Below are the records; copy each line in them that holds the word "Xbox".

*** DATA Section Begins ***

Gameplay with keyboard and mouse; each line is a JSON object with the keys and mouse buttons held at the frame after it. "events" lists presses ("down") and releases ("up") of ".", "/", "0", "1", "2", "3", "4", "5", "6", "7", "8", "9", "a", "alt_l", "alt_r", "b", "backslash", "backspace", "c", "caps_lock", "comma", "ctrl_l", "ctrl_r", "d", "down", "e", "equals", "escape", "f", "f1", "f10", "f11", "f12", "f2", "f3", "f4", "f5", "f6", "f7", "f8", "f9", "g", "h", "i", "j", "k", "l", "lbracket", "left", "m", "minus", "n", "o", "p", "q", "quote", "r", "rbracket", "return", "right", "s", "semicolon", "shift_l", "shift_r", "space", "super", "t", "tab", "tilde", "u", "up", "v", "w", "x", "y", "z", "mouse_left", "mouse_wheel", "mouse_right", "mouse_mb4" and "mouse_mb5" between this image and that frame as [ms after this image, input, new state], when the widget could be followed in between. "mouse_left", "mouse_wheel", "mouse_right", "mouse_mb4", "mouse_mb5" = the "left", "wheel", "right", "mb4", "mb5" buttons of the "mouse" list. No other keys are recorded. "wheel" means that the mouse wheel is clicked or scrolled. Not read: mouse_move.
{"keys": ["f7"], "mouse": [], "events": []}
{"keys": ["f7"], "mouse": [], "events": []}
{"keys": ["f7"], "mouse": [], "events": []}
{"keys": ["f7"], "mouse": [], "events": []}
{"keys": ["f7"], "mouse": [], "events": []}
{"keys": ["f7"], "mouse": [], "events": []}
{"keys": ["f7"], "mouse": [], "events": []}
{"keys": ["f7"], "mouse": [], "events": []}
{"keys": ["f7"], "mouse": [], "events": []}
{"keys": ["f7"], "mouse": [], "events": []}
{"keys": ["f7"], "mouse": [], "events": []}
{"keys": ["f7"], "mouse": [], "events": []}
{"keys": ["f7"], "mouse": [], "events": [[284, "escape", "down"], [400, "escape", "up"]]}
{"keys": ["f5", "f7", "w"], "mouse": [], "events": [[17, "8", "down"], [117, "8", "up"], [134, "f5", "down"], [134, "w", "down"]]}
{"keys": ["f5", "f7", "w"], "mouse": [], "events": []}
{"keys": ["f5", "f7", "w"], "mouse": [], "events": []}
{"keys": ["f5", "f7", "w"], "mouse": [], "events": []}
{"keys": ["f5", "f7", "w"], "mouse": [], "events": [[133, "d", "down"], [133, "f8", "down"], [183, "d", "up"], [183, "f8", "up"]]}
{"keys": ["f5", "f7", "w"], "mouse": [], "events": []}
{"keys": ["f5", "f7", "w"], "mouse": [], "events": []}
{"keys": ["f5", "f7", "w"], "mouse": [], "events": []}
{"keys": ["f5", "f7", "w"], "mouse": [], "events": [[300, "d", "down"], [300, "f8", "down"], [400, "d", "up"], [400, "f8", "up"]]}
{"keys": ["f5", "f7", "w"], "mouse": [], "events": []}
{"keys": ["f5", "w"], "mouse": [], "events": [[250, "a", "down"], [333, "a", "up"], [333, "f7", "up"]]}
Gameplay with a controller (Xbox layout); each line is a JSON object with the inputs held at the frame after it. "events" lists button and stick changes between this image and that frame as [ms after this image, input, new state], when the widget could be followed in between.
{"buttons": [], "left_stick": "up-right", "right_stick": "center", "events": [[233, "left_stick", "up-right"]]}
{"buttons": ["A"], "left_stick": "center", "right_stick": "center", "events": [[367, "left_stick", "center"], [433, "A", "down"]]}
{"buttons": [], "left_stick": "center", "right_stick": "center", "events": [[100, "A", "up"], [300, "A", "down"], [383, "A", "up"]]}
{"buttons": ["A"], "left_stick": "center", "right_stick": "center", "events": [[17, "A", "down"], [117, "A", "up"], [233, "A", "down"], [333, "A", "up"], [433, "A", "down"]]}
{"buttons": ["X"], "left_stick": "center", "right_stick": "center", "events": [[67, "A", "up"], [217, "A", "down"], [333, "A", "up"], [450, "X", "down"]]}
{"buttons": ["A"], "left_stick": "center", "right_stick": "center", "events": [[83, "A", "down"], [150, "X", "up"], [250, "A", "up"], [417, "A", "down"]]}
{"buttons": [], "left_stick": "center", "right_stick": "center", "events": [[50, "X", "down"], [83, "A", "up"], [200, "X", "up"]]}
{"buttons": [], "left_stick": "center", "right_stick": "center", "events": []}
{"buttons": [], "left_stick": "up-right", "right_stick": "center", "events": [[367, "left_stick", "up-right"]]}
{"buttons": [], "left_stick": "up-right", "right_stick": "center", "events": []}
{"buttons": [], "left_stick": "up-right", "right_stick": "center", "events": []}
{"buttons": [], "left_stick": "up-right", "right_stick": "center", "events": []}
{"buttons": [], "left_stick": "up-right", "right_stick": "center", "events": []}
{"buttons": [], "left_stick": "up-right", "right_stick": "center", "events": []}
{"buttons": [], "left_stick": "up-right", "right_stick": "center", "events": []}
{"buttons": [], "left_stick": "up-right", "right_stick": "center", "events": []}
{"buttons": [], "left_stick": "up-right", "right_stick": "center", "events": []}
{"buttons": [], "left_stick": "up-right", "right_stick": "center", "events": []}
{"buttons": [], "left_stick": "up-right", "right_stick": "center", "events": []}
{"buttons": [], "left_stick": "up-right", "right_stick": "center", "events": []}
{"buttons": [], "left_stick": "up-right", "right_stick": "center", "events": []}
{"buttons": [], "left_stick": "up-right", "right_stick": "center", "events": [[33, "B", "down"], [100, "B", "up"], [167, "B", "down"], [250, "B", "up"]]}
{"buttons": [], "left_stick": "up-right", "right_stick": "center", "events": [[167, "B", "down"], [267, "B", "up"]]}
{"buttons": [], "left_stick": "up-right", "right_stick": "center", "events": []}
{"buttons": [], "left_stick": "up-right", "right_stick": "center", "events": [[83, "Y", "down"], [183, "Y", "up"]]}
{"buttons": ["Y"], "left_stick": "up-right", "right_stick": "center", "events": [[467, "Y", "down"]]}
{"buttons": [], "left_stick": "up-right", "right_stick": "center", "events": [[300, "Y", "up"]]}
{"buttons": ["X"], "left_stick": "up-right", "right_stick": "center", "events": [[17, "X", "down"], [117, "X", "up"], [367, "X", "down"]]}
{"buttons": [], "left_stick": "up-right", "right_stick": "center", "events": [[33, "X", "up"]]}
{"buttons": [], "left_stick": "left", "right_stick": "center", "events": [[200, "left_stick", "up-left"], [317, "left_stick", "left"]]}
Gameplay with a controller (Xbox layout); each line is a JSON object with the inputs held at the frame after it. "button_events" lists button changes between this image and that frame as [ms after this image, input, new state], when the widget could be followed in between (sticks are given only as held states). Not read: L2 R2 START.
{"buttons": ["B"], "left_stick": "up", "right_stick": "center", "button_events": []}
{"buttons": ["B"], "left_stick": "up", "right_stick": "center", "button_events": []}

*** DATA Section Ends ***

PROBLEM SOLUTION:
Gameplay with a controller (Xbox layout); each line is a JSON object with the inputs held at the frame after it. "events" lists button and stick changes between this image and that frame as [ms after this image, input, new state], when the widget could be followed in between.
Gameplay with a controller (Xbox layout); each line is a JSON object with the inputs held at the frame after it. "button_events" lists button changes between this image and that frame as [ms after this image, input, new state], when the widget could be followed in between (sticks are given only as held states). Not read: L2 R2 START.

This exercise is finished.